Dar has his own valiant struggle against the permanent inertia of his autism. Sometimes it feels like he’s making no progress, but then sometimes I am reminded that he actually has. The creation of the decoration for 1917 was one of those times. A few years back, I “borrowed” hundreds of little toy soldiers from my neighbor Nicole, whose son had outgrown them. She, uh, hasn’t seen them since. One reason I keep them is that I’ll need them; there’s a Best Picture-nominated war movie almost every year.
For the party two years ago, I spelled out Best Picture nominee Dunkirk (on a VERY large map of the right section of Normandy’s beach) with Nicole’s toy soldiers; it took twenty of them just to make the “i.” That was quite an ambitious decoration! The soldiers were all hanging on the wall via Blue Tack, and every day a few of them fell off. But one thing that never happened, to my knowledge, was Dar pulling them off.
I could never, ahem, pull off such a decoration today. Why? Dar grabs things now. He points to things he wants and grabs things he wants. If you’re almost any other parent, your kid went through this developmental milestone when s/he was no older than eighteen months. You barely noticed it! If anything it annoyed you! Stop grabbing things, ya kid! We, on the other hand, have to work assiduously and painfully for years to get something that comes naturally to 99% of people.
As I see Dar stand in front of the 1917 decoration I think: okay, he has made progress in the last two years. And I often need that reminding. We’re not entirely stuck on the Western Front.
The picture provides another tiny bit of symbolism. I knew I couldn’t put toy soldiers on the wall anymore, so I started scheming on some way to salute the film 1917‘s “single-take” conceit. Eventually I screenshotted a bunch of frames from the trailer (well, if you wanna know, I captured 19 shots for the “19” and 17 shots for the “17”) and then connected each number with this phony decorative celluloid (similar to Caution Tape) as though to say, here’s the unbroken film. But…it looked dumb. Or should I say, it looked too busy. The beefy fake celluloid on the bottom, that connected the 1 to the 9 and then the 1 to the 7, sorta overwhelmed the look of the thing.
So I changed it. I kinda kept the conceit and I kinda didn’t. I kinda kept some toy soldiers (on the right, rushing into the battle) and I kinda didn’t. I preserved what worked and threw out what didn’t. Are you seeing the relevance to Dar yet?
Some people say that the best World War I film is Paths of Glory, starring and produced by Kirk Douglas. Great film, but not sure about that title. I like 1917. It’s not about glory. It’s just saying something happened.
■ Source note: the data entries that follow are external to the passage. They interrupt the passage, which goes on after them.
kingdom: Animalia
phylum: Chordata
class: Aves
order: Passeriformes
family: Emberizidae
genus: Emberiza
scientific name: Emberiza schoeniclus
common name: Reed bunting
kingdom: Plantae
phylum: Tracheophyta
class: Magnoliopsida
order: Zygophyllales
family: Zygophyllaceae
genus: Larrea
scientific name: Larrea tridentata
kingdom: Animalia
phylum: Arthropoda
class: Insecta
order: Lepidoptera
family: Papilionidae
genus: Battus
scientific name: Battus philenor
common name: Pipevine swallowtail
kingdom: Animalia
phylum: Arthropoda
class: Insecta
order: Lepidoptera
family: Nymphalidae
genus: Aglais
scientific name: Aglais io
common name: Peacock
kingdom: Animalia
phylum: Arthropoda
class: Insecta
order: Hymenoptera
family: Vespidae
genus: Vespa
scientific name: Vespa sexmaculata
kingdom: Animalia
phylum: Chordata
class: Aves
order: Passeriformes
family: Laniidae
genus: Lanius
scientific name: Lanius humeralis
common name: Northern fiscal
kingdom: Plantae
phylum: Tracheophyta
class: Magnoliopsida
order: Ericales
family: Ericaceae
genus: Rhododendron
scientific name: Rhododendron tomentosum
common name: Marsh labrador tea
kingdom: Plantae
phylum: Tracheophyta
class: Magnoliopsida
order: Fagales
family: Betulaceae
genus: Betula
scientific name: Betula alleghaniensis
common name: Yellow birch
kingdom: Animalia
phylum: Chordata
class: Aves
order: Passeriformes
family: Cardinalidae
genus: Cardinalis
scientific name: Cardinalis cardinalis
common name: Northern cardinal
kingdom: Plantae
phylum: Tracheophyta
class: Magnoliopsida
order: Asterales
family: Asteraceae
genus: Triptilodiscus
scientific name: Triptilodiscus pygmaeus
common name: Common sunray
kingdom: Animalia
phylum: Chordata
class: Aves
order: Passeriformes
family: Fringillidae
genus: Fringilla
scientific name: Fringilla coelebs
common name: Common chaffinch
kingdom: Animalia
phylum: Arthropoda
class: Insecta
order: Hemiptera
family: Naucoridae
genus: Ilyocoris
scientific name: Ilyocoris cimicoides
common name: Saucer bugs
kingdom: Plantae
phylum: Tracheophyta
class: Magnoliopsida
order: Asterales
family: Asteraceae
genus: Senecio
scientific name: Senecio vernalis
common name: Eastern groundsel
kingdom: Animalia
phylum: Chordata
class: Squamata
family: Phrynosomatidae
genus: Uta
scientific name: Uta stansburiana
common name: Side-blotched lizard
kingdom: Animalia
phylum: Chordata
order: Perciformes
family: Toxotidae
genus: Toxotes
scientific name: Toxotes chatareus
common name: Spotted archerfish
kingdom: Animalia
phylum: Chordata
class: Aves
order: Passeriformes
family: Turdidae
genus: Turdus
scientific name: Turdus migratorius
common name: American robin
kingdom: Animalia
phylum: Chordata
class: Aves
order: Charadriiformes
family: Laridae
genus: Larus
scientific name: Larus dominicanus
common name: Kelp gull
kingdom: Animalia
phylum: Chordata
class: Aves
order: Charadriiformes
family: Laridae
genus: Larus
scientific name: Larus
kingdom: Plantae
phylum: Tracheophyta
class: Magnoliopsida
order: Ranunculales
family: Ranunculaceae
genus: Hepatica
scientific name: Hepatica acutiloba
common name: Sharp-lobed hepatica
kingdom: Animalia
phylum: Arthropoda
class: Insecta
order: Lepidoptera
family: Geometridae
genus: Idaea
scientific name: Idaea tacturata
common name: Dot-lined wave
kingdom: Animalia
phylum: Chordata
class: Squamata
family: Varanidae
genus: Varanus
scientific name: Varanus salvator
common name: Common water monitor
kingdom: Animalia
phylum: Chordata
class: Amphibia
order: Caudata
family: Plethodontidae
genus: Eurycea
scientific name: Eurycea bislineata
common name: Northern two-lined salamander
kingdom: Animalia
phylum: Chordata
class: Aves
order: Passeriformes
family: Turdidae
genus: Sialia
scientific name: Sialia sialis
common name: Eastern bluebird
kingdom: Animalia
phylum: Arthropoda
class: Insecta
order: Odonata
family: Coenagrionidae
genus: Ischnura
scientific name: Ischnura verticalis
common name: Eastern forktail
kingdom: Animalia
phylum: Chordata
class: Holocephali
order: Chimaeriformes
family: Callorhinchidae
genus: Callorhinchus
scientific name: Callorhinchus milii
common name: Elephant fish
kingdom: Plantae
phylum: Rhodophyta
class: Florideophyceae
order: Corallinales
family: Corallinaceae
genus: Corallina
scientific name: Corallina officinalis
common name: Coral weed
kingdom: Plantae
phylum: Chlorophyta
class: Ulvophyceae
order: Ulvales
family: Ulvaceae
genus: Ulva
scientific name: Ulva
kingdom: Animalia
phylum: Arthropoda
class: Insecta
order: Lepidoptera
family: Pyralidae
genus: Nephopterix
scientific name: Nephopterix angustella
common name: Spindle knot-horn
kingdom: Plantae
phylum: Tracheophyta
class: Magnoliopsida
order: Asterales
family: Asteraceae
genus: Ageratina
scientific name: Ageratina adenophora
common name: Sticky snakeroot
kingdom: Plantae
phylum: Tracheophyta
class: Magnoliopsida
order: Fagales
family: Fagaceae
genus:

1917 was the first full year of Kirk Douglas’ life. He died Wednesday at the age of 103; Al Jazeera had me on TV discussing his death. Long ago, I read Douglas’ autobiography Let’s Face It, but I didn’t have to read it to know that Douglas devoted much of his life to helping people who, like him as a child, needed a lot of help in life. Douglas has raised money for at least 400 playgrounds and countless humanitarian causes. Douglas has improved the lives of people like Dar. Thank you, sir, for your path to glory there. And let’s face it: a lot of life feels like an unending Western Front. But every so often, we successfully transcend that. Every so often, Dar transcends that. They don’t give out Oscars for that this Sunday. But it’s worth celebrating.